Records supplied ->
________

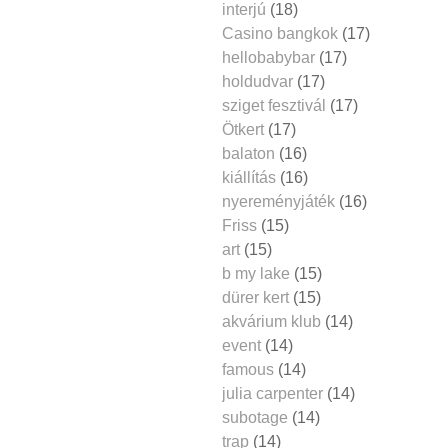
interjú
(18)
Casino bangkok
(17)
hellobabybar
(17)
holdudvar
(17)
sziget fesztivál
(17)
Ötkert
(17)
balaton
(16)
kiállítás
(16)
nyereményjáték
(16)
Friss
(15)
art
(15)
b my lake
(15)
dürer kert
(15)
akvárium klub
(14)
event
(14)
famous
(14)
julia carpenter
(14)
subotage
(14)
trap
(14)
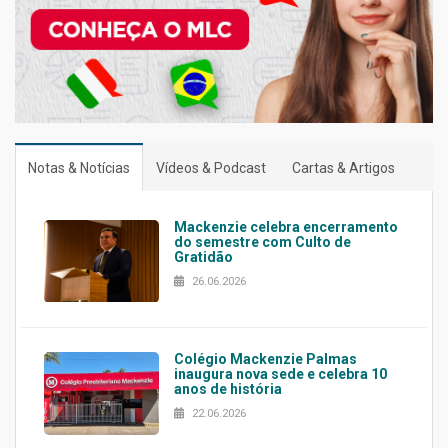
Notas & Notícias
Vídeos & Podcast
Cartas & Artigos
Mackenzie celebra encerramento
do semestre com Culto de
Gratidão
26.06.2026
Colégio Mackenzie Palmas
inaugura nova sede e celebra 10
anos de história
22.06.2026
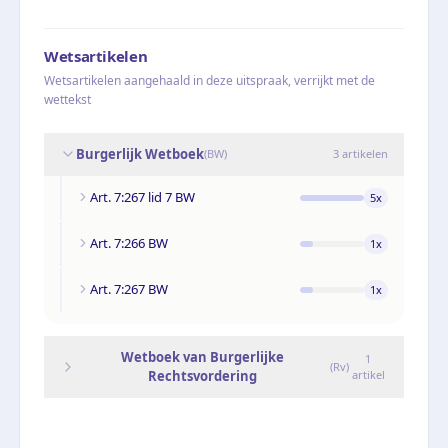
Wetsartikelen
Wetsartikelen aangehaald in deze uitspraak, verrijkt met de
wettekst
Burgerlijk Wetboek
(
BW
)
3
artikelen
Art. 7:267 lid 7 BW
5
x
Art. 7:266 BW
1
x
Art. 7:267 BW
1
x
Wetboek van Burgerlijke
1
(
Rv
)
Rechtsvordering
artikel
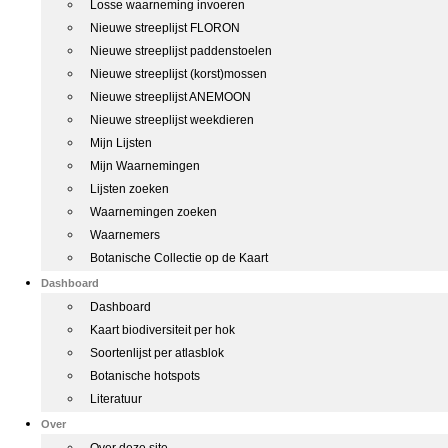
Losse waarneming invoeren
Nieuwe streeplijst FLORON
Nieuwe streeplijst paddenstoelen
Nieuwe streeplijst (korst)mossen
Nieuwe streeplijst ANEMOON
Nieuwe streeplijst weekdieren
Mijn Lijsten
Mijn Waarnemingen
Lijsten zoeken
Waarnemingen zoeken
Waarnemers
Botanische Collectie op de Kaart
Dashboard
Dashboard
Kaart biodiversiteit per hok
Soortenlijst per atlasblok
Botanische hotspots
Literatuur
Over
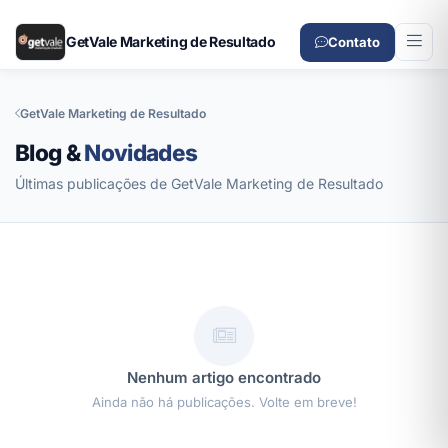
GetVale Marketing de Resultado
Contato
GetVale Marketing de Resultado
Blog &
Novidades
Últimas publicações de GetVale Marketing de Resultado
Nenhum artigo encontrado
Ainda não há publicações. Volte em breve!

________

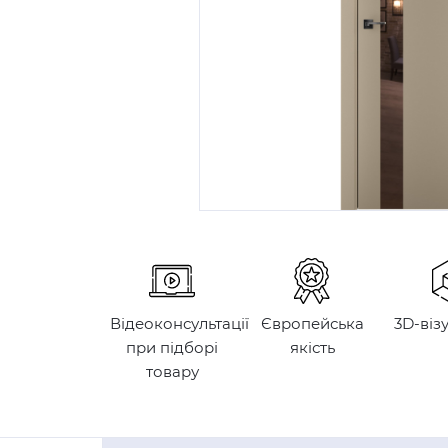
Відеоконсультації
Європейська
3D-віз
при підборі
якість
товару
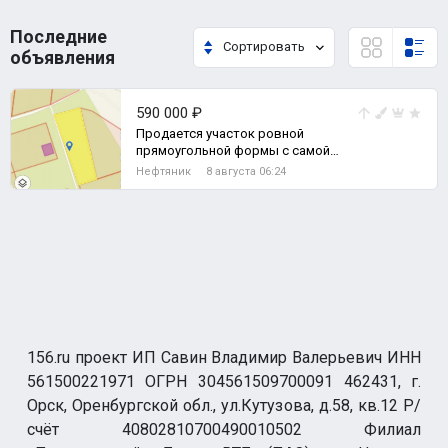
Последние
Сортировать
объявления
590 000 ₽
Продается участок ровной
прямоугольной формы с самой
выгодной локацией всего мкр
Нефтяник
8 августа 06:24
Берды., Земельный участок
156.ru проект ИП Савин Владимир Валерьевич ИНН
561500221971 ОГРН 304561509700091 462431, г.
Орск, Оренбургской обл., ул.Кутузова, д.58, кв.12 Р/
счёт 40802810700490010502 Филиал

________

Task details -> Please rewrite the material from the line containing "Відеоконсультації" up to and including the line containing "счёт 40802810700490010502 Филиал" as a numbered list, dropping any blank lines. Leave the pictures out of the answer.

Task output ->
1. Відеоконсультації
2. Європейська
3. 3D-віз
4. при підборі
5. якість
6. товару
7. Последние
8. Сортировать
9. объявления
10. 590 000 ₽
11. Продается участок ровной
12. прямоугольной формы с самой
13. выгодной локацией всего мкр
14. Нефтяник
15. 8 августа 06:24
16. Берды., Земельный участок
17. 156.ru проект ИП Савин Владимир Валерьевич ИНН
18. 561500221971 ОГРН 304561509700091 462431, г.
19. Орск, Оренбургской обл., ул.Кутузова, д.58, кв.12 Р/
20. счёт 40802810700490010502 Филиал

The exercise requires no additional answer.